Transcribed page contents
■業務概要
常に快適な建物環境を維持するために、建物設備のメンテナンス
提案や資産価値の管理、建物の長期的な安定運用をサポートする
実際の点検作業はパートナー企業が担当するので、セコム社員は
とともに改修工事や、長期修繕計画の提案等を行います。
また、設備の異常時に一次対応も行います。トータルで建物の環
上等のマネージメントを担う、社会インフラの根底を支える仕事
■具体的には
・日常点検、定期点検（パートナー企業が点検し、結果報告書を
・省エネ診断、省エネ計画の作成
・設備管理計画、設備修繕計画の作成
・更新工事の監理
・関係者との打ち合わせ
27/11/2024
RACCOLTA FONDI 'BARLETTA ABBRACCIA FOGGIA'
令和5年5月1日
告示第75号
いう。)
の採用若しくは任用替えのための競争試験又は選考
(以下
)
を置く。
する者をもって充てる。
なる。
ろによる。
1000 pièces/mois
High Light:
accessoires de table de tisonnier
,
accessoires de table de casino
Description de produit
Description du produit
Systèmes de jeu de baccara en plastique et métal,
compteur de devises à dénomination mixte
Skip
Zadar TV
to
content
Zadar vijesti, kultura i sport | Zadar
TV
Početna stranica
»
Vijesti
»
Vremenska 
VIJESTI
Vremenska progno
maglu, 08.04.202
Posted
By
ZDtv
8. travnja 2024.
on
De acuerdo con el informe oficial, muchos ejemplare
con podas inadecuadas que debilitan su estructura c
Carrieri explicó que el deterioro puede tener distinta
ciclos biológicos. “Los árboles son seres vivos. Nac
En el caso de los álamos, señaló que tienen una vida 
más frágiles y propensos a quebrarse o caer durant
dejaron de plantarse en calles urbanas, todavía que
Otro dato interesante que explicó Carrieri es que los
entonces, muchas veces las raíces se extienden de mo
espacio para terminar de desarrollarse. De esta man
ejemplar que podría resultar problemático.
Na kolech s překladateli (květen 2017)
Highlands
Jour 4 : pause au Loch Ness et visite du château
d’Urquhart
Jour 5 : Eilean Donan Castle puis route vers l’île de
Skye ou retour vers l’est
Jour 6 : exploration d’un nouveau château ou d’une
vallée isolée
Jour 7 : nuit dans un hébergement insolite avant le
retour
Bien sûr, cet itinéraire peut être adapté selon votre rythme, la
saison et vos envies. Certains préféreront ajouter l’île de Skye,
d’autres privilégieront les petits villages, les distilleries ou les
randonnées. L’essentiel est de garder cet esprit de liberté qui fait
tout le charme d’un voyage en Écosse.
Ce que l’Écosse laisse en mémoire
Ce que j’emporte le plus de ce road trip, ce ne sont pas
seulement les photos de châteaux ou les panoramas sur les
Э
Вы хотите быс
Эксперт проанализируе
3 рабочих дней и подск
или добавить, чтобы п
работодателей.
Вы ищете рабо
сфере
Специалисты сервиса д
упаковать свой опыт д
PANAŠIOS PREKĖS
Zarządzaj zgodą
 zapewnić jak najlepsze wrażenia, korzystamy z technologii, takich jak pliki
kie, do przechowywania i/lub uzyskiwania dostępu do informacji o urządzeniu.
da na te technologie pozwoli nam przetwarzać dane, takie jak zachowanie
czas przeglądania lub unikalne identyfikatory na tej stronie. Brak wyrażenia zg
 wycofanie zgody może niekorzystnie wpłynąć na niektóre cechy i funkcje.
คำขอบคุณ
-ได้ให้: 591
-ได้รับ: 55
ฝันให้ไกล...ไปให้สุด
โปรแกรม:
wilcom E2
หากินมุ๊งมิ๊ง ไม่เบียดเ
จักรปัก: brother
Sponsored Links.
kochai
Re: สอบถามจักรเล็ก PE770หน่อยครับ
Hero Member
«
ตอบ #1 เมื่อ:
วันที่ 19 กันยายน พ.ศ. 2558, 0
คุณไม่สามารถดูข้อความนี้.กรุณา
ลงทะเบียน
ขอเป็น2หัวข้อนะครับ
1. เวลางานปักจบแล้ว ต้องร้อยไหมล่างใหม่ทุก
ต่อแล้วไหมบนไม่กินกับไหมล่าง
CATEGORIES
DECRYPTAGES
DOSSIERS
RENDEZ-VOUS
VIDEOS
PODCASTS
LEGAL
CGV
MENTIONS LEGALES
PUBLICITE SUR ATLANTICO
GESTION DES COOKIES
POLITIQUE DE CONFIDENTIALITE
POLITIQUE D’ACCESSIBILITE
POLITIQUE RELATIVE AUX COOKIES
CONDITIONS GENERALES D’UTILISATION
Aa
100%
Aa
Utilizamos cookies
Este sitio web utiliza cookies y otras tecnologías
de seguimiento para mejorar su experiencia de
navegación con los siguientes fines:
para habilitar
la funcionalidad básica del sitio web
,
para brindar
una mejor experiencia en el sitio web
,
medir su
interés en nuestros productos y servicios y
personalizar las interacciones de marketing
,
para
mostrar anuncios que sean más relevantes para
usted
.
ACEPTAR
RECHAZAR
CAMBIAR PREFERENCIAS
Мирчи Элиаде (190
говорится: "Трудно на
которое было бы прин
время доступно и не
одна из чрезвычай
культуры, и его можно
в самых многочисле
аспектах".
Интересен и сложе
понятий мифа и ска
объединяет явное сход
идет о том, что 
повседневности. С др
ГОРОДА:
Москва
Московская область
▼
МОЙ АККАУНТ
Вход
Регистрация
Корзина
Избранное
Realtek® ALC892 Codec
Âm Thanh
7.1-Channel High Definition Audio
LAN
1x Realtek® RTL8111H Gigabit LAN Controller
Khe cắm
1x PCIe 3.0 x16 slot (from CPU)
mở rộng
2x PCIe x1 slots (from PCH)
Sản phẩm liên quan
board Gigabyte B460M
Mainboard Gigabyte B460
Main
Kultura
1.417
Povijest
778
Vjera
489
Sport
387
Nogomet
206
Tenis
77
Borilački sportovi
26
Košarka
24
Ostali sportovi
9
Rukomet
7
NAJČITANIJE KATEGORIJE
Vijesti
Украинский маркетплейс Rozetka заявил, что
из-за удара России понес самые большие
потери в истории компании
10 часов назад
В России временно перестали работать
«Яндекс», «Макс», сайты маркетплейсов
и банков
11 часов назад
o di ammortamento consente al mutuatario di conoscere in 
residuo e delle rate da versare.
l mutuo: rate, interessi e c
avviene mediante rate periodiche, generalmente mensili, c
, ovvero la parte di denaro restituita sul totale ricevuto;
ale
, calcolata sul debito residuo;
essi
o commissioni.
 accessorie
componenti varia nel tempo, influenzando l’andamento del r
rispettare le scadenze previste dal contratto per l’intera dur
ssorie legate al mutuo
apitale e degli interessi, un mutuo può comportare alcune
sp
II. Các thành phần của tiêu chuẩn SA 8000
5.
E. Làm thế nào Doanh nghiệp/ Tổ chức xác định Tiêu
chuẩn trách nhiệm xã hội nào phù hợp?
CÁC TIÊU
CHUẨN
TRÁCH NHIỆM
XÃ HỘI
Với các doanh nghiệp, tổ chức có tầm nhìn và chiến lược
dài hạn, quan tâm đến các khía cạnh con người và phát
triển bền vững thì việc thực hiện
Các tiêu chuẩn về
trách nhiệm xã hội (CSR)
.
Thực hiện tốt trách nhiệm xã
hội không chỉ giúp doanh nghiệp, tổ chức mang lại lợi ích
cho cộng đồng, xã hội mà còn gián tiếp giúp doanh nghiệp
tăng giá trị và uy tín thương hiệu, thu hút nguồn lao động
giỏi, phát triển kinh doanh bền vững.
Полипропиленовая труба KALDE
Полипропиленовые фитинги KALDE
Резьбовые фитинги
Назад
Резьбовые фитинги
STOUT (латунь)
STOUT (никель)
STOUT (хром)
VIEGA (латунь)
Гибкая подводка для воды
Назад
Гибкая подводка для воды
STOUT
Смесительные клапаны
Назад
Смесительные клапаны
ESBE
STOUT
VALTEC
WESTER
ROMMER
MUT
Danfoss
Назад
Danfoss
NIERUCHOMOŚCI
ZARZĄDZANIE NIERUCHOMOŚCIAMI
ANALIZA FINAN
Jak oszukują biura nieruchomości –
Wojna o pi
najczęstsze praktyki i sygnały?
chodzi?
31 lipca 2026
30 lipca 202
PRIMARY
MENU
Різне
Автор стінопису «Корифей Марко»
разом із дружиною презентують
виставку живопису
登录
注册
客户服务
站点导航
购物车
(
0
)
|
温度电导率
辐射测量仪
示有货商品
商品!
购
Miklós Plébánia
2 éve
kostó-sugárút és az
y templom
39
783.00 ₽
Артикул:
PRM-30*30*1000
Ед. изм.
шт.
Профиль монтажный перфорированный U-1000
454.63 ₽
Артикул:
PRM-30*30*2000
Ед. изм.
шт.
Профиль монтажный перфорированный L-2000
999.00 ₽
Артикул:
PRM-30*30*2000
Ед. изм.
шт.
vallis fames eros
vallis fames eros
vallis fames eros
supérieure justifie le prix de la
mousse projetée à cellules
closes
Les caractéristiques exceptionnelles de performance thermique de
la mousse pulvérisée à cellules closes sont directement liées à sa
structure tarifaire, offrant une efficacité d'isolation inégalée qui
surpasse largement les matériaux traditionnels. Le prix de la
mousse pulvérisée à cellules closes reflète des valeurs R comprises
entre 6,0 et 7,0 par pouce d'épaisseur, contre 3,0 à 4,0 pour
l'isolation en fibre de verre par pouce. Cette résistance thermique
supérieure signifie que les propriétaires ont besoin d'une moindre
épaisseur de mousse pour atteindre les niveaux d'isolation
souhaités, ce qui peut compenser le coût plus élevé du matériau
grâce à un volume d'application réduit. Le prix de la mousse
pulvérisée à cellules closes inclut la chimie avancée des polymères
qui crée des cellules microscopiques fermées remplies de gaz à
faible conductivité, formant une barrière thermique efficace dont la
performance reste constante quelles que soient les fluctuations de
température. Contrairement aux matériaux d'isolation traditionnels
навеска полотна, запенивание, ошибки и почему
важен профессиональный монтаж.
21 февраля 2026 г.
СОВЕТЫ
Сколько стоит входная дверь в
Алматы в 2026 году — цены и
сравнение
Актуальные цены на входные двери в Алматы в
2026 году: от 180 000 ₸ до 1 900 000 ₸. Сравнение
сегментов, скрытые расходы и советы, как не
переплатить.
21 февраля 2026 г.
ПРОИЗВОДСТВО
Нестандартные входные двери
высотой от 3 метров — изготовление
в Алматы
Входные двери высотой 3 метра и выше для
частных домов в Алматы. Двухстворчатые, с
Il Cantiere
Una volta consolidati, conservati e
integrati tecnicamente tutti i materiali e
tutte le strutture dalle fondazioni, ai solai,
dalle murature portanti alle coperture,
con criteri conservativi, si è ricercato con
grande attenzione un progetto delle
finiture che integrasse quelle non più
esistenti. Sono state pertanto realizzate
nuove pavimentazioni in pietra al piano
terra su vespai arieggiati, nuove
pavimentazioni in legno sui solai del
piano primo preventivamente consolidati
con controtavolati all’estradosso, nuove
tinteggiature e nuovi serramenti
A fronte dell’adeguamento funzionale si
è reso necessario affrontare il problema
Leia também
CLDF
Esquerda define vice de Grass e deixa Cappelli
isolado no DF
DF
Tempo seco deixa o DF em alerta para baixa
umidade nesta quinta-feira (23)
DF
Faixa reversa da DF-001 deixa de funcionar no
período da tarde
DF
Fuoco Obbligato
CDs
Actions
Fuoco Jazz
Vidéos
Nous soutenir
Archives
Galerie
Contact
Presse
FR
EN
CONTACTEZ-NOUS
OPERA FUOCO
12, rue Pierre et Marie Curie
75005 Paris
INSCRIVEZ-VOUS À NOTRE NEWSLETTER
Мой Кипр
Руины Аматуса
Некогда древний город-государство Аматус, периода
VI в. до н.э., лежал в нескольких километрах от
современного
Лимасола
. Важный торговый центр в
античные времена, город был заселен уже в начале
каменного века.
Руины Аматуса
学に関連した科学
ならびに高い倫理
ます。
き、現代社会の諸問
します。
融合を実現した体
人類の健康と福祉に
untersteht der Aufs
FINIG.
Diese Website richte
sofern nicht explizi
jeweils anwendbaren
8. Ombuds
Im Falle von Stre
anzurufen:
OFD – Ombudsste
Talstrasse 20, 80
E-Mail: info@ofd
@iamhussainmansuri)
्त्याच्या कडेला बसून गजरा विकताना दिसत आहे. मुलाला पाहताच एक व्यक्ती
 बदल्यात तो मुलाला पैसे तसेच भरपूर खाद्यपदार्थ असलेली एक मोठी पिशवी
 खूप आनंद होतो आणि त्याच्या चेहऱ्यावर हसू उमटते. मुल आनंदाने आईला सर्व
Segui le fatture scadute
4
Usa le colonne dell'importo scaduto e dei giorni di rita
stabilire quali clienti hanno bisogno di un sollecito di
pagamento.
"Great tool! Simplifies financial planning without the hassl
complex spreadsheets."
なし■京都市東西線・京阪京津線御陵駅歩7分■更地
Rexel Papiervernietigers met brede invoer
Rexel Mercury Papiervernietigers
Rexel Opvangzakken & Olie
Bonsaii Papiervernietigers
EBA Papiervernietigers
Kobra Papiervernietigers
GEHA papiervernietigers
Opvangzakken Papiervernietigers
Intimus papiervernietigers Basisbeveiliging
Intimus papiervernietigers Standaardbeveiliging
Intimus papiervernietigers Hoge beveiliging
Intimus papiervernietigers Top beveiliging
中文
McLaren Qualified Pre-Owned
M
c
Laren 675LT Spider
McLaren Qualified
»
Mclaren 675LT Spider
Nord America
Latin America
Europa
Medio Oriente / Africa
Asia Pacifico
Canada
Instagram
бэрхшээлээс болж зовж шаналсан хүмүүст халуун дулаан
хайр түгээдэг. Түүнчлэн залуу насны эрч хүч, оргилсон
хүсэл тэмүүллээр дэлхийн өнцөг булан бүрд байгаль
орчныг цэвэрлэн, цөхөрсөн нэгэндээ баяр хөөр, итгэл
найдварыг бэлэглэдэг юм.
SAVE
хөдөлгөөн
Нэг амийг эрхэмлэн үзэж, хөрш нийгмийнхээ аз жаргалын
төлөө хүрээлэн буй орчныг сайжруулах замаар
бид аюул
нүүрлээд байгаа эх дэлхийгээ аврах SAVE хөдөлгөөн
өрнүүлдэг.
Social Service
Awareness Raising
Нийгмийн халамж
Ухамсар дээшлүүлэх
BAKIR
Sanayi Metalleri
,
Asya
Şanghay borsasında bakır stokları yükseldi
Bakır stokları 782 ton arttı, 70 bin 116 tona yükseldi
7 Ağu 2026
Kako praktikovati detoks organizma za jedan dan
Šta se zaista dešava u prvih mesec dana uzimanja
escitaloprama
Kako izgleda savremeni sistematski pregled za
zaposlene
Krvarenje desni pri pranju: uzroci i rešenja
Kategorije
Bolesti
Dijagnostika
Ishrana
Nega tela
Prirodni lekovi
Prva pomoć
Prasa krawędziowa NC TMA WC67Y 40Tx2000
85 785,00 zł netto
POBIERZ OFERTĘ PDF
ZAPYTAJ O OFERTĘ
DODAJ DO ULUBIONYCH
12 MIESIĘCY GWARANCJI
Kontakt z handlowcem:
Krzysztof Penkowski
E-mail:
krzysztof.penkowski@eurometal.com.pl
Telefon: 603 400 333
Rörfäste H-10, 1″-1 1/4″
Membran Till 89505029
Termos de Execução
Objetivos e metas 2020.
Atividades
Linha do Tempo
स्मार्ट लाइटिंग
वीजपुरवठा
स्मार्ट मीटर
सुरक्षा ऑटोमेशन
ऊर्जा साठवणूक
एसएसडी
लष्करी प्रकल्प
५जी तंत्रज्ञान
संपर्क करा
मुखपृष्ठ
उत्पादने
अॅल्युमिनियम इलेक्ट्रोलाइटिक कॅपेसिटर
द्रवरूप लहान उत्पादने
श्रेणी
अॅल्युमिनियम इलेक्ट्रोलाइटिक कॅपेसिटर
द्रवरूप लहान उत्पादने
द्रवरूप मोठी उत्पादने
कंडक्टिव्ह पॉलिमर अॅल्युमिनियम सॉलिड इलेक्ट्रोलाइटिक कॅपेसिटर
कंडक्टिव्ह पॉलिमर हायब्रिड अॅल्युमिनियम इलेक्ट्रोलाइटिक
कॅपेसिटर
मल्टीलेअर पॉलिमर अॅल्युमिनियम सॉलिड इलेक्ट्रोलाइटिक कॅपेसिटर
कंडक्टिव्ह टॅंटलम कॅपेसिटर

Requirement: Each line above that contains the string "Écosse" should be identified and copied.

Solution for this exercise:
tout le charme d’un voyage en Écosse.
Ce que l’Écosse laisse en mémoire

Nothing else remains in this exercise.